En el alma en gracia, el Señor está más cerca que cualquier persona que esté a nuestro lado, más cerca que el hijo o el hermano que tenéis en vuestros brazos o lleváis de la mano; está más presente que el propio corazón. No dejemos de tratarle.

III. Cristo vive, y de diversos modos está entre nosotros y aun dentro de nosotros. Por eso debemos salir a su encuentro, esforzarnos por tener más conciencia de esa presencia inefable para que, teniéndole más presente, le tratemos más, y su amor crezca en nosotros. «Hay que tratar a Cristo, en la Palabra y en el Pan, en la Eucaristía y en la Oración. Y tratarlo como se trata a un amigo, a un ser real y vivo como Cristo lo es, porque ha resucitado. Cristo, leemos en la epístola a los Hebreos, como siempre permanece, posee eternamente el sacerdocio. De aquí que puede perpetuamente salvar a los que por medio suyo se presentan a Dios, puesto que está siempre vivo para interceder por nosotros (Heb 7, 24-25).

»Cristo, Cristo resucitado, es el compañero, el Amigo. Un compañero que se deja ver solo entre sombras, pero cuya realidad llena toda nuestra vida, y que nos hace desear su compañía definitiva»11. Si contemplamos a Cristo resucitado, si nos esforzamos en mirarlo con mirada limpia, comprenderemos hondamente que también ahora es posible seguirle de cerca, vivir junto a Él nuestra vida, que entonces se engrandece y adquiere un sentido nuevo.

Con el tiempo, entre Jesús y nosotros se irá estableciendo una relación personal –una fe amorosa– que puede ser hoy, al cabo de veinte siglos, tan auténtica y cierta como la de aquellos que le contemplaron resucitado y glorioso con las señales de la Pasión en su Cuerpo. Notaremos que, cada vez con más naturalidad, vamos refiriendo al Señor todas las cosas de nuestra existencia, y que no podríamos vivir sin Él.

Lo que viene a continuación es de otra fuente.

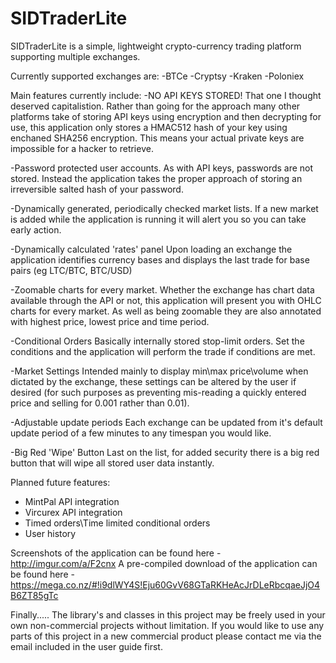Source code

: SIDTraderLite
=============

SIDTraderLite is a simple, lightweight crypto-currency trading platform supporting multiple exchanges.


Currently supported exchanges are:
-BTCe
-Cryptsy
-Kraken
-Poloniex


Main features currently include:
-NO API KEYS STORED!
That one I thought deserved capitalistion. Rather than going for the approach many other platforms take of storing API keys using encryption and then decrypting for use, this application only stores a HMAC512 hash of your key using enchaned SHA256 encryption. This means your actual private keys are impossible for a hacker to retrieve.

-Password protected user accounts.
As with API keys, passwords are not stored. Instead the application takes the proper approach of storing an irreversible salted hash of your password.

-Dynamically generated, periodically checked market lists.
If a new market is added while the application is running it will alert you so you can take early action.

-Dynamically calculated 'rates' panel
Upon loading an exchange the application identifies currency bases and displays the last trade for base pairs (eg LTC/BTC, BTC/USD)

-Zoomable charts for every market.
Whether the exchange has chart data available through the API or not, this application will present you with OHLC charts for every market. As well as being zoomable they are also annotated with highest price, lowest price and time period.

-Conditional Orders
Basically internally stored stop-limit orders. Set the conditions and the application will perform the trade if conditions are met.

-Market Settings
Intended mainly to display min\max price\volume when dictated by the exchange, these settings can be altered by the user if desired (for such purposes as preventing mis-reading a quickly entered price and selling for 0.001 rather than 0.01).

-Adjustable update periods
Each exchange can be updated from it's default update period of a few minutes to any timespan you would like.

-Big Red 'Wipe' Button
Last on the list, for added security there is a big red button that will wipe all stored user data instantly.

Planned future features:
- MintPal API integration
- Vircurex API integration
- Timed orders\Time limited conditional orders 
- User history

Screenshots of the application can be found here - http://imgur.com/a/F2cnx
A pre-compiled download of the application can be found here - https://mega.co.nz/#!i9dlWY4S!Eju60GvV68GTaRKHeAcJrDLeRbcqaeJjO4B6ZT85gTc

Finally.....
The library's and classes in this project may be freely used in your own non-commercial projects without limitation. If you would like to use any parts of this project in a new commercial product please contact me via the email included in the user guide first.
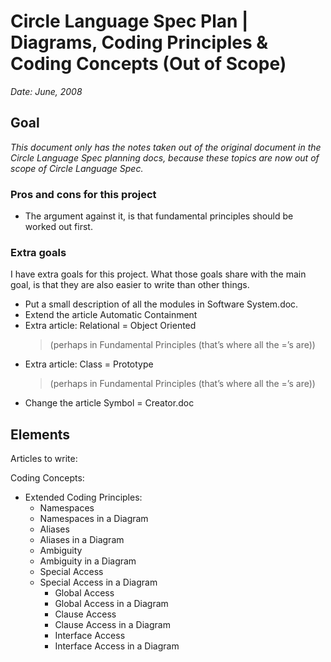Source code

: ﻿Circle Language Spec Plan | Diagrams, Coding Principles & Coding Concepts (Out of Scope)
======================================================================================

*Date: June, 2008*


Goal
----

*This document only has the notes taken out of the original document in the Circle Language Spec planning docs, because these topics are now out of scope of Circle Language Spec.*

### Pros and cons for this project

- The argument against it, is that fundamental principles should be worked out first.

### Extra goals

I have extra goals for this project. What those goals share with the main goal, is that they are also easier to write than other things.

- Put a small description of all the modules in Software System.doc.
- Extend the article Automatic Containment
- Extra article: Relational = Object Oriented
    > (perhaps in Fundamental Principles (that’s where all the =’s are))
- Extra article: Class = Prototype
    > (perhaps in Fundamental Principles (that’s where all the =’s are))
- Change the article Symbol = Creator.doc


Elements
--------

Articles to write:

Coding Concepts:

- Extended Coding Principles:
    - Namespaces
    - Namespaces in a Diagram
    - Aliases
    - Aliases in a Diagram
    - Ambiguity
    - Ambiguity in a Diagram
    - Special Access
    - Special Access in a Diagram
        - Global Access
        - Global Access in a Diagram
        - Clause Access
        - Clause Access in a Diagram
        - Interface Access
        - Interface Access in a Diagram
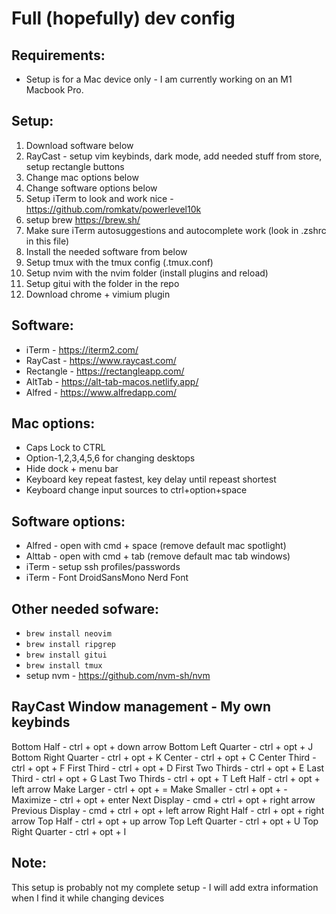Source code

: # Full (hopefully) dev config

## Requirements:

- Setup is for a Mac device only - I am currently working on an M1 Macbook Pro.

## Setup:

1. Download software below
2. RayCast - setup vim keybinds, dark mode, add needed stuff from store, setup rectangle buttons
3. Change mac options below
4. Change software options below
5. Setup iTerm to look and work nice - https://github.com/romkatv/powerlevel10k
6. setup brew https://brew.sh/
7. Make sure iTerm autosuggestions and autocomplete work (look in .zshrc in this file)
8. Install the needed software from below
9. Setup tmux with the tmux config (.tmux.conf)
10. Setup nvim with the nvim folder (install plugins and reload)
11. Setup gitui with the folder in the repo
12. Download chrome + vimium plugin

## Software:

- iTerm - https://iterm2.com/
- RayCast - https://www.raycast.com/
- Rectangle - https://rectangleapp.com/
- AltTab - https://alt-tab-macos.netlify.app/
- Alfred - https://www.alfredapp.com/

## Mac options:

- Caps Lock to CTRL
- Option-1,2,3,4,5,6 for changing desktops
- Hide dock + menu bar
- Keyboard key repeat fastest, key delay until repeast shortest
- Keyboard change input sources to ctrl+option+space

## Software options:

- Alfred - open with cmd + space (remove default mac spotlight)
- Alttab - open with cmd + tab (remove default mac tab windows)
- iTerm - setup ssh profiles/passwords
- iTerm - Font DroidSansMono Nerd Font

## Other needed sofware:

- `brew install neovim`
- `brew install ripgrep`
- `brew install gitui`
- `brew install tmux`
- setup nvm - https://github.com/nvm-sh/nvm

## RayCast Window management - My own keybinds

Bottom Half - ctrl + opt + down arrow
Bottom Left Quarter - ctrl + opt + J
Bottom Right Quarter - ctrl + opt + K
Center - ctrl + opt + C
Center Third - ctrl + opt + F
First Third - ctrl + opt + D
First Two Thirds - ctrl + opt + E
Last Third - ctrl + opt + G
Last Two Thirds - ctrl + opt + T
Left Half - ctrl + opt + left arrow
Make Larger - ctrl + opt + =
Make Smaller - ctrl + opt + -
Maximize - ctrl + opt + enter
Next Display - cmd + ctrl + opt + right arrow
Previous Display - cmd + ctrl + opt + left arrow
Right Half - ctrl + opt + right arrow
Top Half - ctrl + opt + up arrow
Top Left Quarter - ctrl + opt + U
Top Right Quarter - ctrl + opt + I

## Note:

This setup is probably not my complete setup - I will add extra information when I find it while changing devices
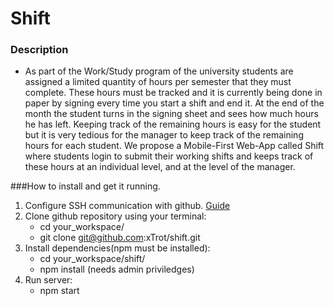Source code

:# Shift
### Description
- As part of the Work/Study program of the university students are assigned a limited quantity of hours per semester that they must complete. These hours must be tracked and it is currently being done in paper by signing every time you start a shift and end it.  At the end of the month the student turns in the signing sheet and sees how much hours he has left. Keeping track of the remaining hours is easy for the student but it is very tedious for the manager to keep track of the remaining hours for each student. We propose a Mobile-First Web-App called Shift where students login to submit their working shifts and keeps track of these hours at an individual level, and at the level of the manager.

###How to install and get it running.
1. Configure SSH communication with github. [Guide](https://help.github.com/articles/generating-an-ssh-key/)
2. Clone github repository using  your terminal:
	- cd your_workspace/
	- git clone git@github.com:xTrot/shift.git
3. Install dependencies(npm must be installed):
	- cd your_workspace/shift/
	- npm install (needs admin priviledges)
4. Run server:
	- npm start
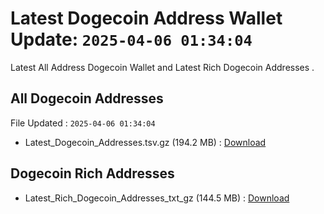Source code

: # Latest Dogecoin Address Wallet Update: `2025-04-06 01:34:04`

Latest All Address Dogecoin Wallet and Latest Rich Dogecoin Addresses .

## All Dogecoin Addresses

File Updated : `2025-04-06 01:34:04`

- Latest_Dogecoin_Addresses.tsv.gz (194.2 MB) : [Download](https://github.com/Pymmdrza/Rich-Address-Wallet/releases/tag/Dogecoin)

## Dogecoin Rich Addresses

- Latest_Rich_Dogecoin_Addresses_txt_gz (144.5 MB) : [Download](https://github.com/Pymmdrza/Rich-Address-Wallet/releases/tag/Dogecoin)
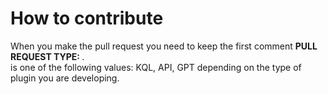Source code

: # How to contribute

When you make the pull request you need to keep the first comment **PULL REQUEST TYPE: _<type>_**. <br>
_<type>_ is one of the following values: KQL, API, GPT depending on the type of plugin you are developing.
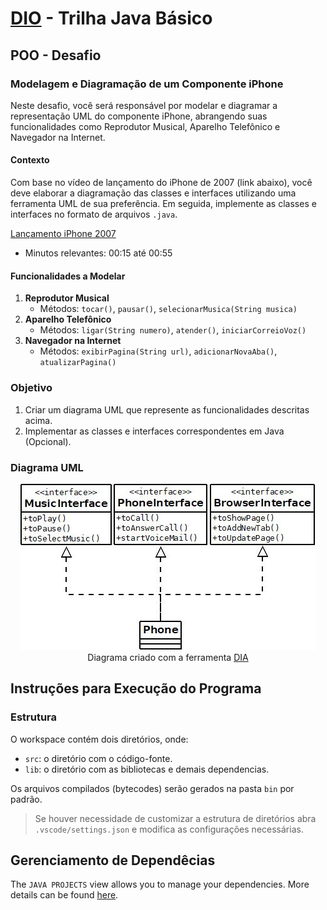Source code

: # [DIO](www.dio.me) - Trilha Java Básico

## POO - Desafio

### Modelagem e Diagramação de um Componente iPhone

Neste desafio, você será responsável por modelar e diagramar a representação UML do componente iPhone, abrangendo suas funcionalidades como Reprodutor Musical, Aparelho Telefônico e Navegador na Internet.

#### Contexto
Com base no vídeo de lançamento do iPhone de 2007 (link abaixo), você deve elaborar a diagramação das classes e interfaces utilizando uma ferramenta UML de sua preferência. Em seguida, implemente as classes e interfaces no formato de arquivos `.java`.

[Lançamento iPhone 2007](https://www.youtube.com/watch?v=9ou608QQRq8)
- Minutos relevantes: 00:15 até 00:55

#### Funcionalidades a Modelar
1. **Reprodutor Musical**
   - Métodos: `tocar()`, `pausar()`, `selecionarMusica(String musica)`
2. **Aparelho Telefônico**
   - Métodos: `ligar(String numero)`, `atender()`, `iniciarCorreioVoz()`
3. **Navegador na Internet**
   - Métodos: `exibirPagina(String url)`, `adicionarNovaAba()`, `atualizarPagina()`

### Objetivo
1. Criar um diagrama UML que represente as funcionalidades descritas acima.
2. Implementar as classes e interfaces correspondentes em Java (Opcional).

### Diagrama UML

<center>
<img src="diagrama-uml.jpeg" alt="Diagrama UML" title="Diagrama UML" ><br>
<caption>Diagrama criado com a ferramenta <a href="http://dia-installer.de/">DIA</a></caption>
</center>

## Instruções para Execução do Programa

### Estrutura

O workspace contém dois diretórios, onde:

- `src`: o diretório com o código-fonte.
- `lib`: o diretório com as bibliotecas e demais dependencias.

Os arquivos compilados (bytecodes) serão gerados na pasta `bin` por padrão.

> Se houver necessidade de customizar a estrutura de diretórios abra `.vscode/settings.json` e modifica as configurações necessárias.

## Gerenciamento de Dependêcias

The `JAVA PROJECTS` view allows you to manage your dependencies. More details can be found [here](https://github.com/microsoft/vscode-java-dependency#manage-dependencies).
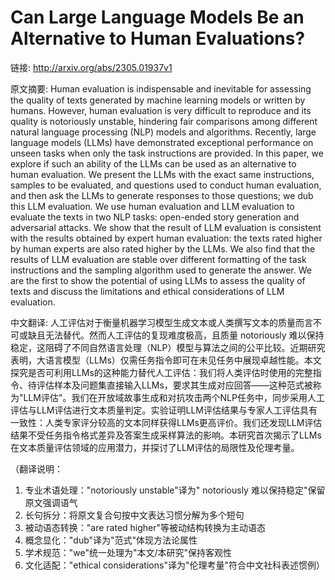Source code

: # Can Large Language Models Be an Alternative to Human Evaluations?

链接: http://arxiv.org/abs/2305.01937v1

原文摘要:
Human evaluation is indispensable and inevitable for assessing the quality of
texts generated by machine learning models or written by humans. However, human
evaluation is very difficult to reproduce and its quality is notoriously
unstable, hindering fair comparisons among different natural language
processing (NLP) models and algorithms. Recently, large language models (LLMs)
have demonstrated exceptional performance on unseen tasks when only the task
instructions are provided. In this paper, we explore if such an ability of the
LLMs can be used as an alternative to human evaluation. We present the LLMs
with the exact same instructions, samples to be evaluated, and questions used
to conduct human evaluation, and then ask the LLMs to generate responses to
those questions; we dub this LLM evaluation. We use human evaluation and LLM
evaluation to evaluate the texts in two NLP tasks: open-ended story generation
and adversarial attacks. We show that the result of LLM evaluation is
consistent with the results obtained by expert human evaluation: the texts
rated higher by human experts are also rated higher by the LLMs. We also find
that the results of LLM evaluation are stable over different formatting of the
task instructions and the sampling algorithm used to generate the answer. We
are the first to show the potential of using LLMs to assess the quality of
texts and discuss the limitations and ethical considerations of LLM evaluation.

中文翻译:
人工评估对于衡量机器学习模型生成文本或人类撰写文本的质量而言不可或缺且无法替代。然而人工评估的复现难度极高，且质量 notoriously 难以保持稳定，这阻碍了不同自然语言处理（NLP）模型与算法之间的公平比较。近期研究表明，大语言模型（LLMs）仅需任务指令即可在未见任务中展现卓越性能。本文探究是否可利用LLMs的这种能力替代人工评估：我们将人类评估时使用的完整指令、待评估样本及问题集直接输入LLMs，要求其生成对应回答——这种范式被称为"LLM评估"。我们在开放域故事生成和对抗攻击两个NLP任务中，同步采用人工评估与LLM评估进行文本质量判定。实验证明LLM评估结果与专家人工评估具有一致性：人类专家评分较高的文本同样获得LLMs更高评价。我们还发现LLM评估结果不受任务指令格式差异及答案生成采样算法的影响。本研究首次揭示了LLMs在文本质量评估领域的应用潜力，并探讨了LLM评估的局限性及伦理考量。

（翻译说明：
1. 专业术语处理："notoriously unstable"译为" notoriously 难以保持稳定"保留原文强调语气
2. 长句拆分：将原文复合句按中文表达习惯分解为多个短句
3. 被动语态转换："are rated higher"等被动结构转换为主动语态
4. 概念显化："dub"译为"范式"体现方法论属性
5. 学术规范："we"统一处理为"本文/本研究"保持客观性
6. 文化适配："ethical considerations"译为"伦理考量"符合中文社科表述惯例）
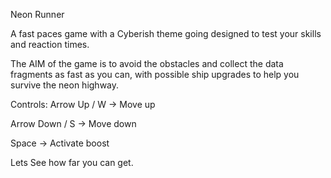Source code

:
Neon Runner

A fast paces game with a Cyberish theme going designed to test your skills and reaction times.

The AIM of the game is to avoid the obstacles and collect the data fragments as fast as you can, with possible ship upgrades to help you survive the neon highway.

Controls:
Arrow Up / W → Move up

Arrow Down / S → Move down

Space → Activate boost

Lets See how far you can get.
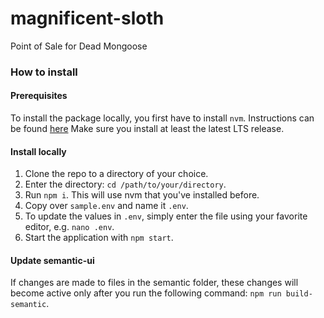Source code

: # magnificent-sloth
Point of Sale for Dead Mongoose

### How to install

#### Prerequisites
To install the package locally, you first have to install `nvm`. Instructions can be found [here](https://github.com/nvm-sh/nvm)
Make sure you install at least the latest LTS release.

#### Install locally
1. Clone the repo to a directory of your choice.
1. Enter the directory: `cd /path/to/your/directory`.
1. Run `npm i`. This will use nvm that you've installed before.
1. Copy over `sample.env` and name it `.env`. 
1. To update the values in `.env`, simply enter the file using your favorite editor, e.g. `nano .env`.
1. Start the application with `npm start`.

#### Update semantic-ui
If changes are made to files in the semantic folder, these changes will become active only after you run the following command:
`npm run build-semantic`.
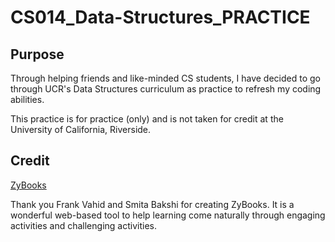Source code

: # CS014_Data-Structures_PRACTICE

## Purpose

Through helping friends and like-minded CS students, I have decided to go through UCR's Data Structures curriculum as practice to refresh my coding abilities.

This practice is for practice (only) and is not taken for credit at the University of California, Riverside.

## Credit

[ZyBooks](https://zybooks.com)

Thank you Frank Vahid and Smita Bakshi for creating ZyBooks. It is a wonderful web-based tool to help learning come naturally through engaging activities and challenging activities.

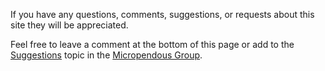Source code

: If you have any questions, comments, suggestions, or requests about this site they will be appreciated.

Feel free to leave a comment at the bottom of this page or add to the [Suggestions](http://groups.google.com/group/micropendous/t/9cf8724d85849f3b) topic in the [Micropendous Group](http://groups.google.com/group/micropendous).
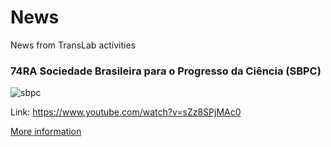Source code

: # News
News from TransLab activities


### 74RA Sociedade Brasileira para o Progresso da Ciência (SBPC)


![sbpc](https://user-images.githubusercontent.com/94637980/180782041-c93348c3-b6ab-4891-93a2-25aa6dfde477.PNG)

Link: https://www.youtube.com/watch?v=sZz8SPjMAc0

[More information](https://github.com/LiWeigangBR/News/blob/main/SBPC%202022/README.md)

Encontrar al Señor nos supondrá en ocasiones una paciente y laboriosa búsqueda, comenzar y recomenzar cada día, quizá con la impresión de que estamos en la vida interior como al principio. Sin embargo, si luchamos, siempre estaremos más cerca de Jesús. Pero es preciso no dejar jamás que penetre el desaliento en nuestra alma por posibles retrocesos, muchas veces aparentes.

El ejemplo de María Magdalena, que persevera en la fidelidad al Señor en momentos difíciles, nos enseña que quien busca con sinceridad y constancia a Jesucristo acaba encontrándolo. En cualquier circunstancia de nuestra vida le hallaremos mucho más fácilmente si iniciamos nuestra búsqueda de la mano de la Virgen, nuestra Madre, a quien le decimos en la Salve: muéstranos a Jesús, fruto bendito de tu vientre.